MATERIALS PROVIDED Start Marker
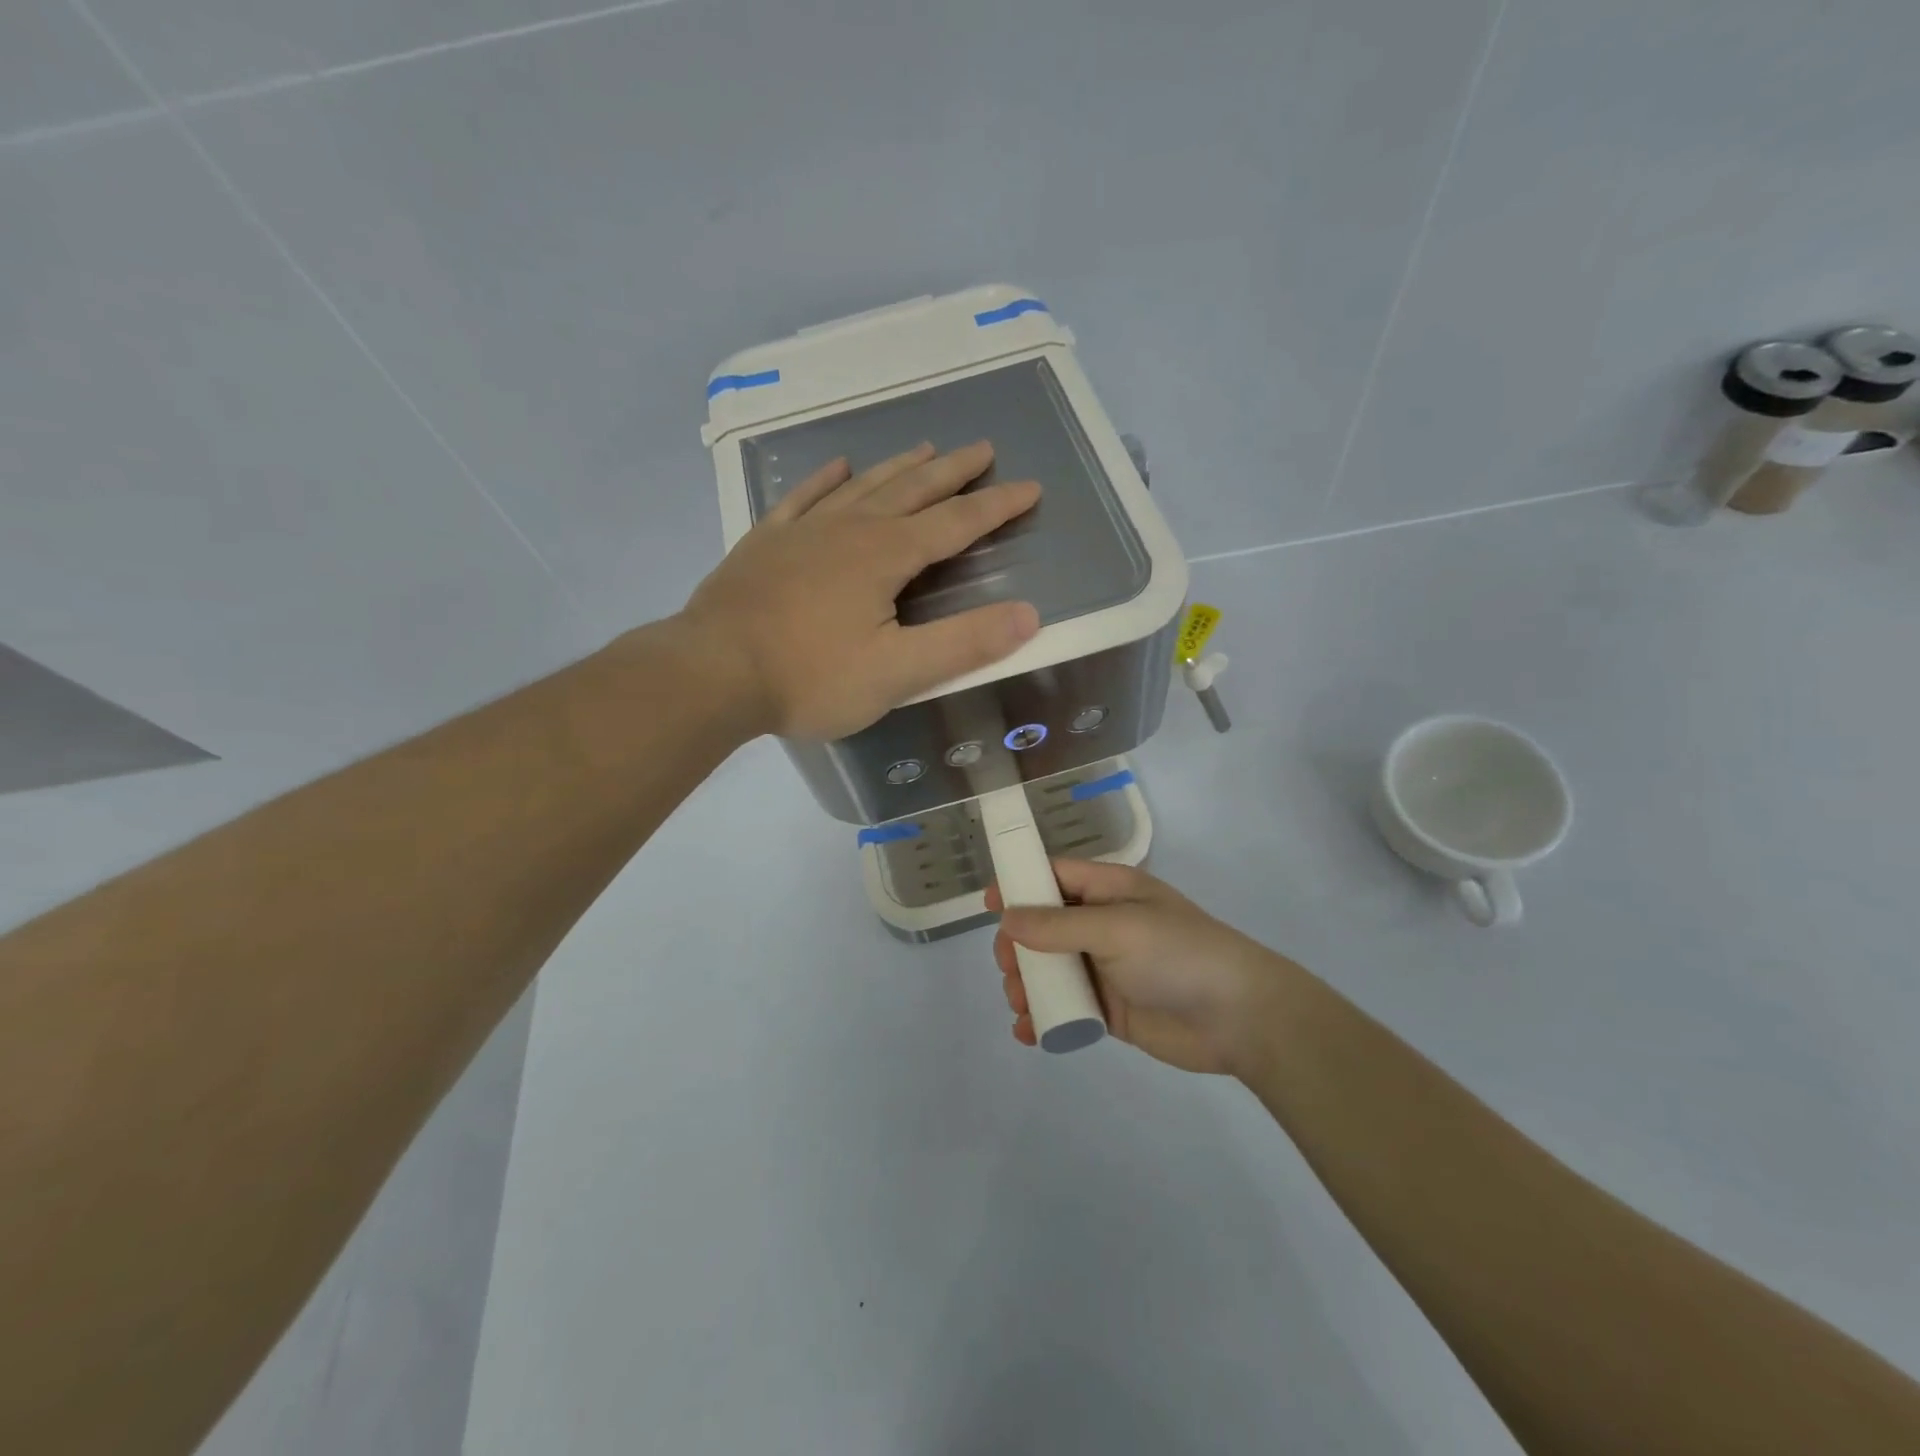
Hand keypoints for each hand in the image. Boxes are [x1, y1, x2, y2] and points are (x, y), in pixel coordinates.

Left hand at [677, 441, 1040, 739]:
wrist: (711, 673)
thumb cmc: (810, 677)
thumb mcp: (898, 672)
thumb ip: (964, 643)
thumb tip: (1029, 615)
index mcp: (886, 555)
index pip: (956, 523)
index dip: (996, 506)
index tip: (1029, 487)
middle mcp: (849, 529)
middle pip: (911, 489)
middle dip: (952, 471)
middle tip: (981, 448)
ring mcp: (802, 531)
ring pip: (862, 486)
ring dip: (898, 467)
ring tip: (924, 447)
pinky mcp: (765, 543)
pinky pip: (803, 498)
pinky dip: (825, 479)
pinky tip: (839, 466)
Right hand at [987, 861, 1284, 1075]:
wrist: (1239, 1018)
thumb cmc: (1178, 954)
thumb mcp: (1117, 929)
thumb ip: (1058, 926)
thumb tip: (1007, 919)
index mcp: (1110, 891)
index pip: (1056, 876)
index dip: (1021, 885)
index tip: (988, 905)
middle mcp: (1104, 925)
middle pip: (1044, 927)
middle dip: (1018, 946)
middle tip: (1009, 967)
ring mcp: (1106, 969)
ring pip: (1050, 970)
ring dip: (1028, 985)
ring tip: (1021, 1004)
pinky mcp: (1110, 1010)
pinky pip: (1066, 1008)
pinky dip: (1045, 1018)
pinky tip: (1029, 1032)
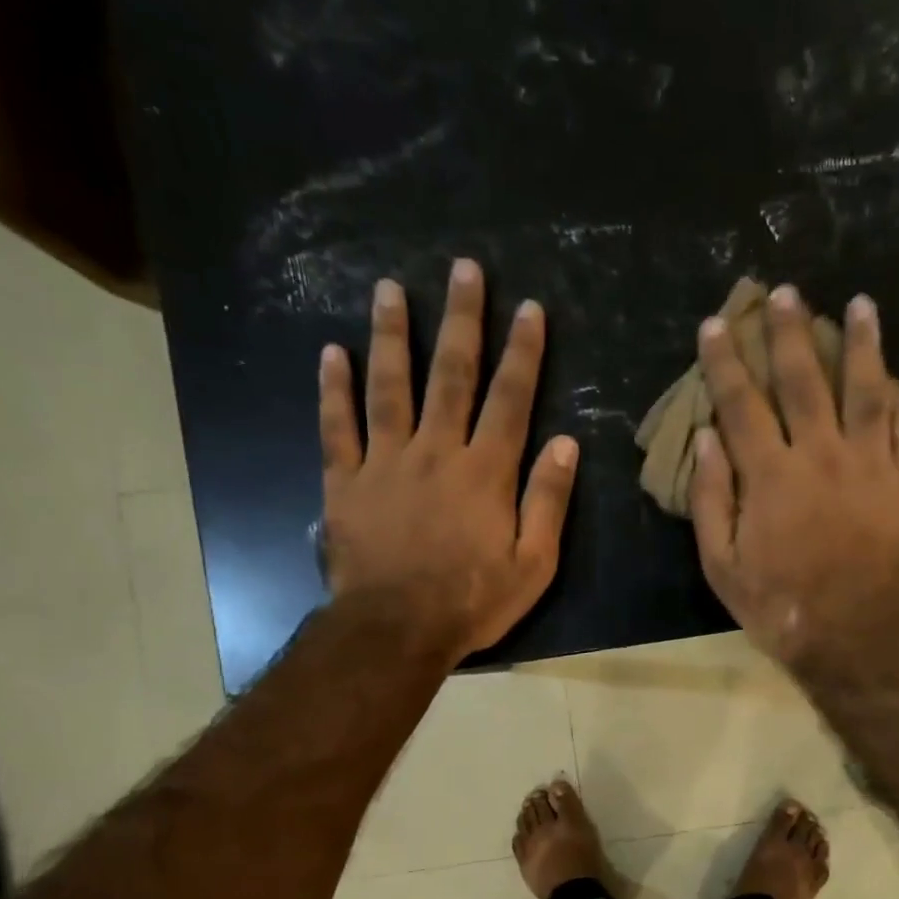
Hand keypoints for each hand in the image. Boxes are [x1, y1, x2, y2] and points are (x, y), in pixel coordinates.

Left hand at [318, 259, 578, 662]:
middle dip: (461, 320)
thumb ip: (548, 501)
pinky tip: (332, 353)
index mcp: (486, 472)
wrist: (396, 629)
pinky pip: (338, 427)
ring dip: (392, 335)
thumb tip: (566, 443)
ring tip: (390, 288)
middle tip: (463, 269)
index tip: (528, 308)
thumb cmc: (473, 601)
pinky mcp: (346, 482)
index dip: (522, 352)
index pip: (510, 399)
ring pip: (389, 387)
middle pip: (451, 376)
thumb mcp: (533, 563)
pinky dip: (334, 390)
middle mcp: (436, 452)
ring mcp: (386, 462)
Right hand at [690, 287, 898, 668]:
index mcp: (771, 475)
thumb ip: (710, 499)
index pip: (741, 404)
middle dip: (790, 332)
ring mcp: (870, 465)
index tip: (716, 326)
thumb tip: (707, 440)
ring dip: (862, 342)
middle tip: (785, 293)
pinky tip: (897, 374)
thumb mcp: (721, 564)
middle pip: (804, 379)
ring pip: (867, 388)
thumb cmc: (778, 604)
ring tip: (860, 303)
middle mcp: (821, 455)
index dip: (725, 362)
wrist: (852, 634)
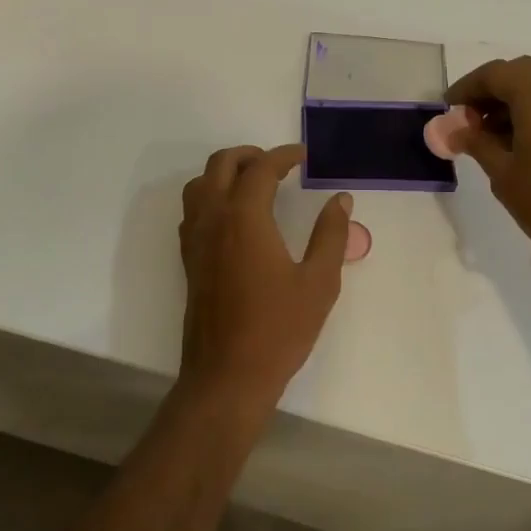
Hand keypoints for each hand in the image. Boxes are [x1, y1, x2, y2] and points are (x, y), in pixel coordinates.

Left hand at [177, 144, 351, 420]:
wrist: (227, 375)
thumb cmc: (278, 329)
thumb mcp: (318, 282)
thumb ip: (330, 235)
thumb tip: (341, 200)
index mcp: (244, 218)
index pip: (260, 169)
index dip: (283, 156)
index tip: (304, 156)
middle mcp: (213, 219)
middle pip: (220, 165)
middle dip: (249, 155)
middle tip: (278, 164)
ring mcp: (195, 240)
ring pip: (200, 185)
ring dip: (224, 172)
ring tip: (254, 183)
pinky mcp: (189, 260)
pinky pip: (193, 211)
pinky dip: (211, 196)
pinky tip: (234, 217)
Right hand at [446, 56, 530, 244]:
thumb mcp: (503, 172)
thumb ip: (476, 142)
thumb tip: (453, 130)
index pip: (493, 73)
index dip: (466, 88)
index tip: (448, 110)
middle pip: (520, 74)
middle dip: (491, 93)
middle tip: (469, 122)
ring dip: (514, 103)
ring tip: (492, 137)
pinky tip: (521, 142)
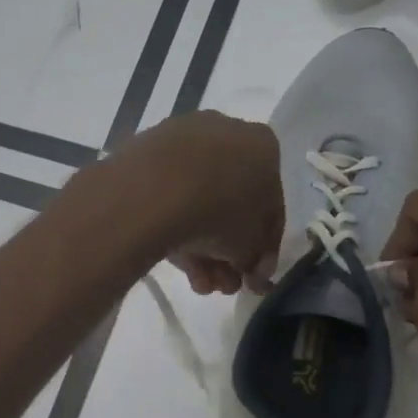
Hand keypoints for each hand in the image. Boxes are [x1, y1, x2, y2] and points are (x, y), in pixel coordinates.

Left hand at [120, 112, 282, 296]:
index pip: (271, 205)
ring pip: (199, 201)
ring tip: (199, 284)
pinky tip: (176, 264)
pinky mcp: (146, 152)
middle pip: (232, 203)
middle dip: (229, 252)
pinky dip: (176, 228)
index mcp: (264, 146)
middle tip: (223, 285)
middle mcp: (226, 132)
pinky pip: (169, 195)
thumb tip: (252, 270)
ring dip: (203, 249)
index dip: (264, 248)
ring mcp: (182, 140)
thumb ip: (257, 259)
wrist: (155, 190)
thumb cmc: (222, 212)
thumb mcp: (252, 246)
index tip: (253, 277)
MATERIALS PROVIDED End Marker
**WORK REQUEST**
Copy out each line of the data in which the word "wrist" appears.

**RESULT OF THE TASK**
wrist: (711, 673)
wrist: (1239, 1018)
wrist: (396, 629)
wrist: (852, 634)
wrist: (227, 375)
wrist: (155, 190)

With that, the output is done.